## DATASET EXCERPT:
-------------------------

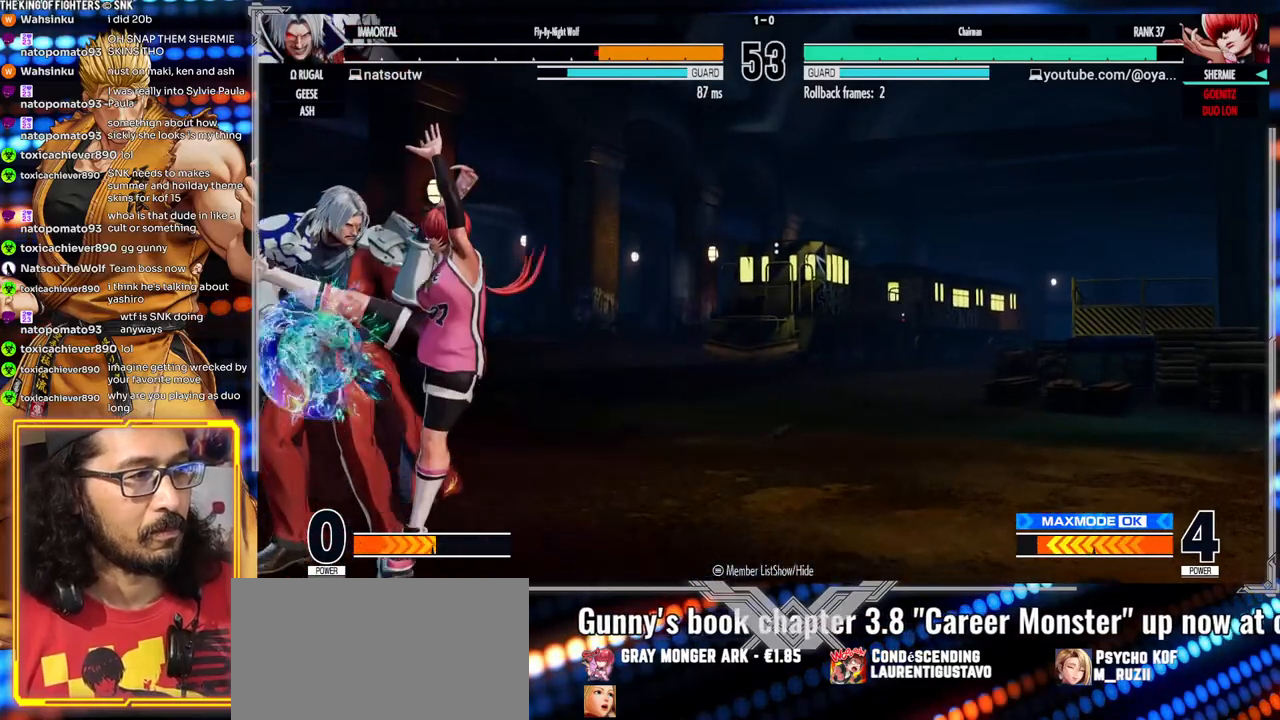
{"dt_ms": 500, "buttons": [], "left_stick": "down-right", "events": [[317, "left_stick", "down-right"]]}
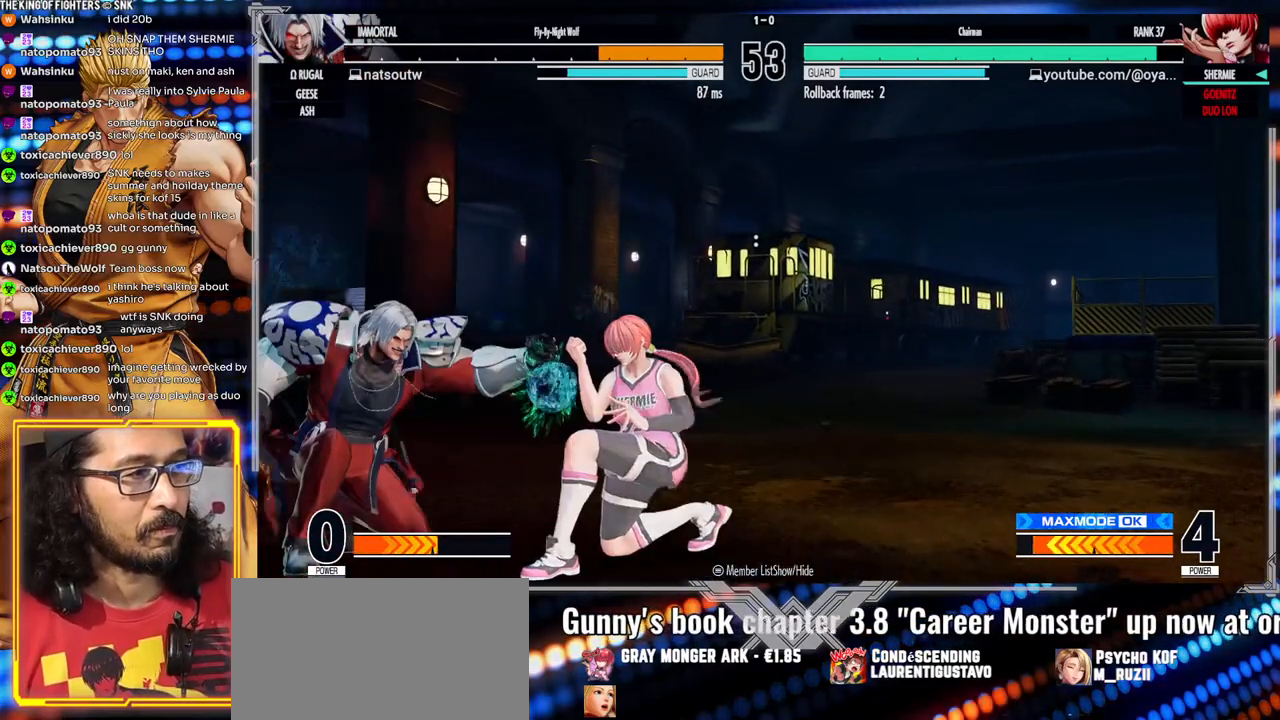
{"dt_ms": 500, "buttons": [], "left_stick": "down-right", "events": []}
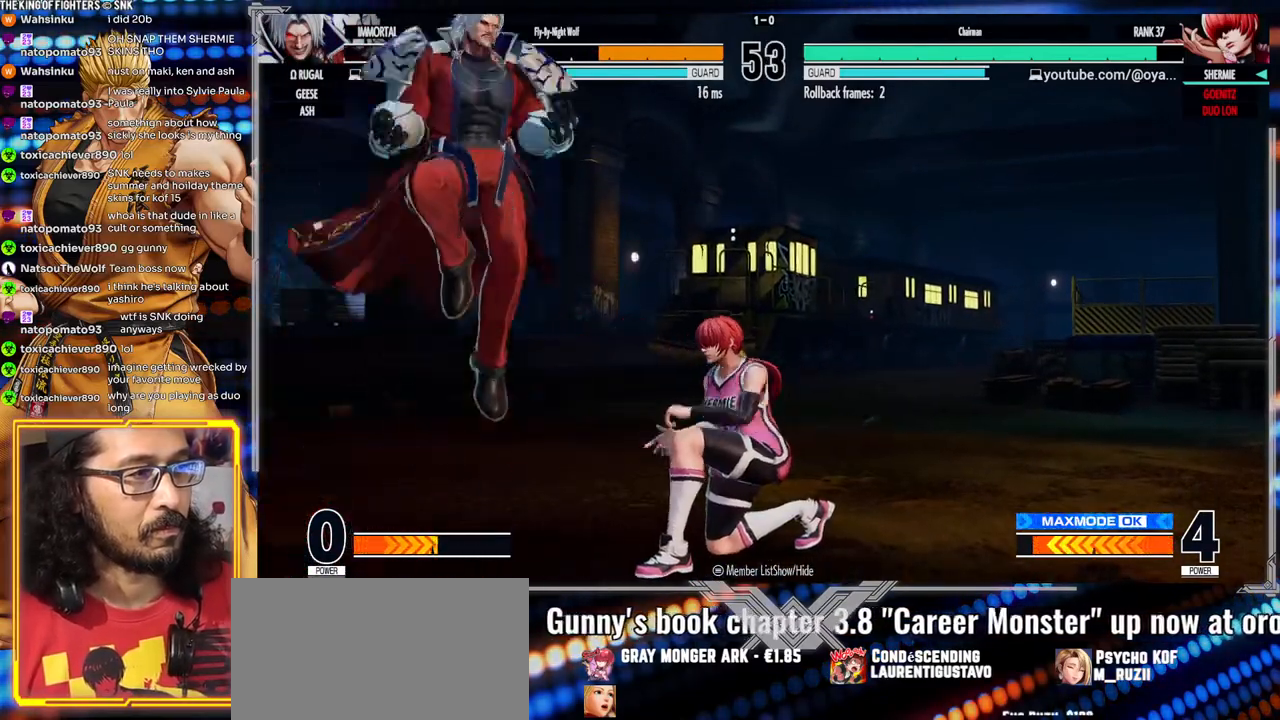
{"dt_ms": 500, "buttons": [], "left_stick": "down-right", "events": [[133, "left_stick", "right"], [450, "left_stick", "down-right"]]}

-------------------------

## WORK REQUEST:
Retype the data exactly; images stay out.

## ANSWER SPACE:
{"dt_ms": 500, "buttons": [], "left_stick": "down-right", "events": [[317, "left_stick", "down-right"]]}
{"dt_ms": 500, "buttons": [], "left_stick": "down-right", "events": []}
{"dt_ms": 500, "buttons": [], "left_stick": "down-right", "events": [[133, "left_stick", "right"], [450, "left_stick", "down-right"]]}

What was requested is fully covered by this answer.